An oversupply of flu vaccine on the U.S. market in the past three years has pushed prices down 30% to 40%, "creating a strong disincentive for manufacturers to maximize or even maintain current production capacity for the U.S. market," Vas Narasimhan, president of Novartis Vaccines USA, said in written testimony submitted for a congressional hearing last week.
It isn't clear how many benefits cell-culture technology will offer. A spokeswoman for Illinois-based Baxter International Inc. said the company's cell-culture plant in the Czech Republic—one of the first large-scale cell-culture facilities—initially experienced the same difficulty growing the H1N1 virus that egg-based plants did. Like other drug makers, Baxter managed to improve the yield, she said, though she declined to say by how much. Baxter is supplying 80 million doses of H1N1 vaccine to countries including Austria, the U.K., Ireland, Germany and France. Its flu vaccine isn't licensed for sale in the U.S.
Other companies have had mixed results with cells. GlaxoSmithKline PLC of the U.K. received a $274 million HHS contract in 2007 to develop cell-culture vaccine and to build manufacturing capacity for it, but in an interview in September, the head of the company's vaccine business said the technology is about a decade away from being "mature" enough for use. "GSK will be in cell-culture technology perhaps in ten years, but not today," Jean Stephenne, the Glaxo official, said.

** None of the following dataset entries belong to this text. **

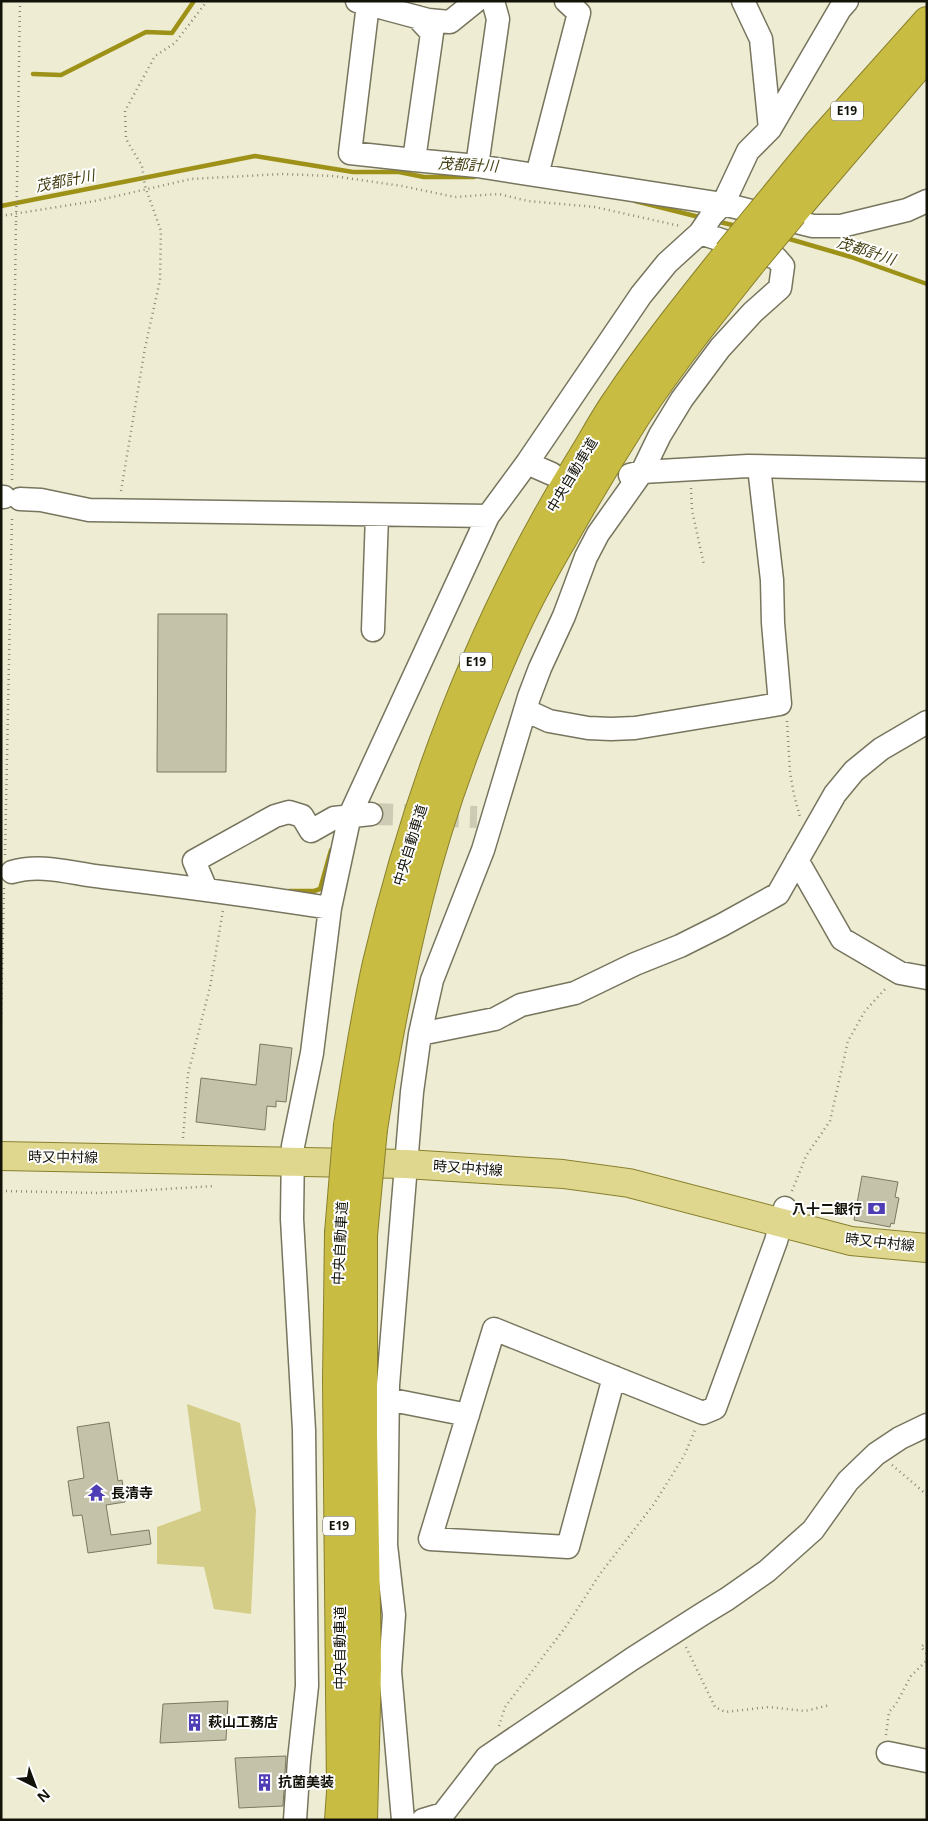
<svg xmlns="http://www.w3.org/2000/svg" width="928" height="1821" font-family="'Noto Sans','Noto Sans JP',sans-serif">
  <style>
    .green { fill: #d4cd88 }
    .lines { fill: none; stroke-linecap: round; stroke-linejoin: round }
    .stream { stroke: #9e9118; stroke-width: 4.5 }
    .building { fill: #c4c2a9; stroke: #7b7962 }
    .minor-tunnel { stroke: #cdcbb4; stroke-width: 22; stroke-dasharray: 22 11; stroke-linecap: butt }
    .minor-casing { stroke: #77755e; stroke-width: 25 }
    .major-casing { stroke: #89802e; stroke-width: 30 }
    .highway-casing { stroke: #89802e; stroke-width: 30 }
    .path { stroke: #8b8977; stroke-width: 2.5; stroke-dasharray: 1 4; stroke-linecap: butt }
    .minor { stroke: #fff; stroke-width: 22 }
    .major { stroke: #dfd78e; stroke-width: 28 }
    .highway { stroke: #c9bc42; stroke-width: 28 }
    .highway-bridge-casing { stroke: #89802e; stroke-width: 30; stroke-linecap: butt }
    .path-bridge { stroke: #8b8977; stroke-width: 2.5; stroke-dasharray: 1 4; stroke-linecap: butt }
    .highway-bridge { stroke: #c9bc42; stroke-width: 28 }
    .labels { text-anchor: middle; stroke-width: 4; stroke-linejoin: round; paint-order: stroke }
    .shield { fill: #fff; stroke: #5a5953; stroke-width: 1 }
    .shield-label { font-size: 12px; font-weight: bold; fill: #131209 }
    .street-label { font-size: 14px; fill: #131209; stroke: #fff }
    .poi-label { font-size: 14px; font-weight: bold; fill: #131209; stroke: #fff; text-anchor: start }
    .water-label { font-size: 15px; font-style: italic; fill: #474215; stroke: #fff }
  </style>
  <rect width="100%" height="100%" fill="#eeecd2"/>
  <!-- green -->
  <path class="green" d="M187,1404L240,1423L256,1510L251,1614L214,1609L204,1567L157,1564V1527L201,1511Z"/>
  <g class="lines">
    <!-- stream -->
    <path class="stream" d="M33,74L61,75L146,32L172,33L194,1
      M635,201L703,218
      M1,206L255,156L353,172H399L424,177H474
      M715,221L737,226
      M786,238L851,257L927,284
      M289,891H314L320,889L331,850"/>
  </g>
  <!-- building -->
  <path class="building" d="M158,614H227L226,772H157Z
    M260,1044L292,1048L286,1102L276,1101V1107L267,1106L265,1130L196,1122L201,1078L256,1085Z
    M862,1176L898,1182L895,1197L899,1198L894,1224L891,1223L890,1227L854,1220Z
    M109,1422L118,1481L122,1480L125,1502L106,1505L111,1535L149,1530L151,1544L88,1553L82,1515L73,1516L68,1481L84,1478L77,1427Z
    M228,1701L226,1740L160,1743L163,1704Z
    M286,1756L283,1806L239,1808L235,1758Z"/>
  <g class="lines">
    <!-- minor-tunnel -->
    <path class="minor-tunnel" d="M371,814L477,817"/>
    <defs>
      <path id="minor" d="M357,1L428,20L450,22L476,1
        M743,1L761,39L770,129
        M368,4L350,153L414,160
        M417,17L432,33L414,160L477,166L723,204L813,226H841L907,210L927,201
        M477,166L498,19L493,1
        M537,175L579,13L566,1
        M527,463L552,474
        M630,475L642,472L748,466L927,470
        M1,497H4
        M20,499L41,500L89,510L488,516
        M373,630L377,515
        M525,714L536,715L549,721L588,728L611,729L635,728L780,704L773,623L772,580L759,467
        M797,860L842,939L900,973L927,978
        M12,872C42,863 73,874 103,877C179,886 254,896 330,908
        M206,889L194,861L275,816L289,812L302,816L311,831L334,818L371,814
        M420,1034L495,1019L521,1005L575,993L635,964L680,946L722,925L778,894L835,794L854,771L881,749L927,722
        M614,1377L568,1547L430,1539L494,1329L703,1413L715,1408L776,1241L785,1208
        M387,1399L468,1415
        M888,1753L927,1761
        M295,1820L299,1760L307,1686L304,1430L292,1219L293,1146L312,1053L330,908L350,815L488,516L527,463L641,295L667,263L700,233L712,215L723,204L748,151L770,129L840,9L847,1
        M403,1820L390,1671L394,1615L386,1545L388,1385L412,1092L420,1034L432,980L483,850L529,697L540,668L564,616L586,557L598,534L642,472L660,435L682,399L720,348L753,312L780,288L783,266L776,258L700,233
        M423,1820L443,1814L487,1757L632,1659L704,1613L727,1599L767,1571L813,1530L848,1481L876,1454L900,1438L927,1425"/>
      <path id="major" d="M1,1156L406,1164L563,1174L629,1183L851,1241L927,1248"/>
      <path id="highway" d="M769,203L818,143L927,21
        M793,213L927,56
        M348,1125C357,1071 365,1016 377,963C419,784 487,610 584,454C595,436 605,417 617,400C651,349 690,301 728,253
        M373,1129C385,1052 399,977 418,901C439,816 470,732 505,651C522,611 543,572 565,535C588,494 612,454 637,415C673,361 713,311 753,261
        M339,1233L337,1380L341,1792L339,1820
        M363,1820L367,1667L363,1434V1235"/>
    </defs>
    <!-- minor casing -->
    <use href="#minor" class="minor-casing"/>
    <!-- major casing -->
    <use href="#major" class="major-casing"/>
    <!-- highway casing -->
    <use href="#highway" class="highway-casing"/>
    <!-- path -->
    <path class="path" d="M17,187L20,1
      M1,216L95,201L191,179L282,174L333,176L402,186L455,197L499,194L528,201L595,207L680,226
      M12,480L16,222
      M691,488L692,510L704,565
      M121,491L145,348L160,280L161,231L145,186L142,166L126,139L125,111L155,56L175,43L207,1
      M787,721L790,772L794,795L800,817
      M5,855L12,516
      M1,1019L4,888
      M183,1138L188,1074L210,987L223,910
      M1,1191L99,1193L215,1186
      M792,1191L806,1156L830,1121L848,1041L865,1011L887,987
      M892,1465L927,1495
      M927,1642L921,1647L927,1654
      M686,1647L715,1707L725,1712L769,1707L805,1711L830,1705
      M499,1726L505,1707L567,1625L600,1574L654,1504L684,1456L695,1430
      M886,1735L889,1712L896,1704L911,1676L927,1660"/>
    <!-- minor -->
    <use href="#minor" class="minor"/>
    <!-- major -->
    <use href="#major" class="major"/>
    <!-- highway -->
    <use href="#highway" class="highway"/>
    <defs>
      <path id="highway-bridge" d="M728,253L769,203
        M753,261L793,213
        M339,1233L348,1125
        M363,1235L373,1129"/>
    </defs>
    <!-- highway-bridge casing -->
    <use href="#highway-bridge" class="highway-bridge-casing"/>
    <!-- path-bridge -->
    <path class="path-bridge" d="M16,222L17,187"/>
    <!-- highway-bridge -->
    <use href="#highway-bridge" class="highway-bridge"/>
  </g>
  <!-- icons -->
  <defs>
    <symbol id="bank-bare" viewBox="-9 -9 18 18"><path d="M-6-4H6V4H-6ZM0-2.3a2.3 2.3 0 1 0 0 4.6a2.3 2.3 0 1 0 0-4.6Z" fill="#4e3db5" stroke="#fff" stroke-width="2.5" paint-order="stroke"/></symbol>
    <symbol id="temple-bare" viewBox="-9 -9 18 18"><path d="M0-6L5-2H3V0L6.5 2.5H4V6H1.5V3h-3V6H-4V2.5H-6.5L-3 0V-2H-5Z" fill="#4e3db5" stroke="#fff" stroke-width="2.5" paint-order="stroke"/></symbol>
    <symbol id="building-bare" viewBox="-9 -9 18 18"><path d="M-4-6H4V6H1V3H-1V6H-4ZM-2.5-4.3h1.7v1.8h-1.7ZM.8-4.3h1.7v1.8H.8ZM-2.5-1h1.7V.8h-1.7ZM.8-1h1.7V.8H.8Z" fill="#4e3db5" stroke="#fff" stroke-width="2.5" paint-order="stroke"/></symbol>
  </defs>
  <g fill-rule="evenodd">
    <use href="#bank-bare" x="864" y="1196" width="25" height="25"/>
    <use href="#temple-bare" x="84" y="1480" width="25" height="25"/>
    <use href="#building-bare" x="182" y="1710" width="25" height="25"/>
    <use href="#building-bare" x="252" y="1770" width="25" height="25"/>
  </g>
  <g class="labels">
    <!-- shield labels -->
    <g class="shield">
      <rect x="831" y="101.5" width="32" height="19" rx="4"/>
      <rect x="460" y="652.5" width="32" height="19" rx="4"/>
      <rect x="323" y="1516.5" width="32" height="19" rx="4"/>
    </g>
    <g class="shield-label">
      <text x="847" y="115">E19</text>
      <text x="476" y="666">E19</text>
      <text x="339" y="1530">E19</text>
    </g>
    <!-- street labels -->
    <g class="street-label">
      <text transform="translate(572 475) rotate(-59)" y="5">中央自動車道</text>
      <text transform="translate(410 845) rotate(-73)" y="5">中央自動車道</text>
      <text transform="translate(63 1157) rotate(1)" y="5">時又中村線</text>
      <text transform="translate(468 1168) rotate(4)" y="5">時又中村線</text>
      <text transform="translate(880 1242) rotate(6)" y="5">時又中村線</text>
      <text transform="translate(340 1243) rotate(-87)" y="5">中央自動車道</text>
      <text transform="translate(340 1648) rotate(-90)" y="5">中央自動車道</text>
    </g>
    <!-- poi labels -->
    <g class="poi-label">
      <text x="862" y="1214" text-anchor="end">八十二銀行</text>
      <text x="111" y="1498">長清寺</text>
      <text x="208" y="1727">萩山工務店</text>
      <text x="278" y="1787">抗菌美装</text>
    </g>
    <!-- water labels -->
    <g class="water-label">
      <text transform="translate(468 165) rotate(3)" y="5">茂都計川</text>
      <text transform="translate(65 181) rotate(-11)" y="5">茂都計川</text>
      <text transform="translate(866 251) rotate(18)" y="5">茂都計川</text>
    </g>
  </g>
  <!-- border -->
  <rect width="928" height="1821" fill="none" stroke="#131209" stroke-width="5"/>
  <!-- north arrow -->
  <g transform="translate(35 1786) rotate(138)" stroke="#ffffff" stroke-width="4" paint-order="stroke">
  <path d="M0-4L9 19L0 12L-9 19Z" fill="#131209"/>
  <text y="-8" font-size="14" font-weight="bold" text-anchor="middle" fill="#131209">N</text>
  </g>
</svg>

France's Sanofi-Aventis, the world's largest flu-vaccine maker, has also cast doubt on the immediate usefulness of cell-culture technology. In an interview in April, Sanofi's chief executive said the sticking point was designing the right kind of cells. "We just haven't actually found the right cell lines that do what we need them to do," he said."We're still several years away from cell-based flu vaccines," he said.
HHS gave Sanofi a $97 million grant in 2005 to carry out work in the area. A Sanofi spokeswoman said Tuesday that the company did develop a cell-based flu vaccine, but found that it provided only a "modest" reduction in production time and would be "considerably" more expensive to produce.
The "ultimate end game" is a universal flu vaccine that would protect people against all flu strains by targeting a component of the influenza virus that remains constant from season to season, said Dr. Fauci. That would eliminate the need for a flu shot every year. Novartis and other companies are at an early stage of researching such a vaccine, but such a shot is at least 10 years away, he said.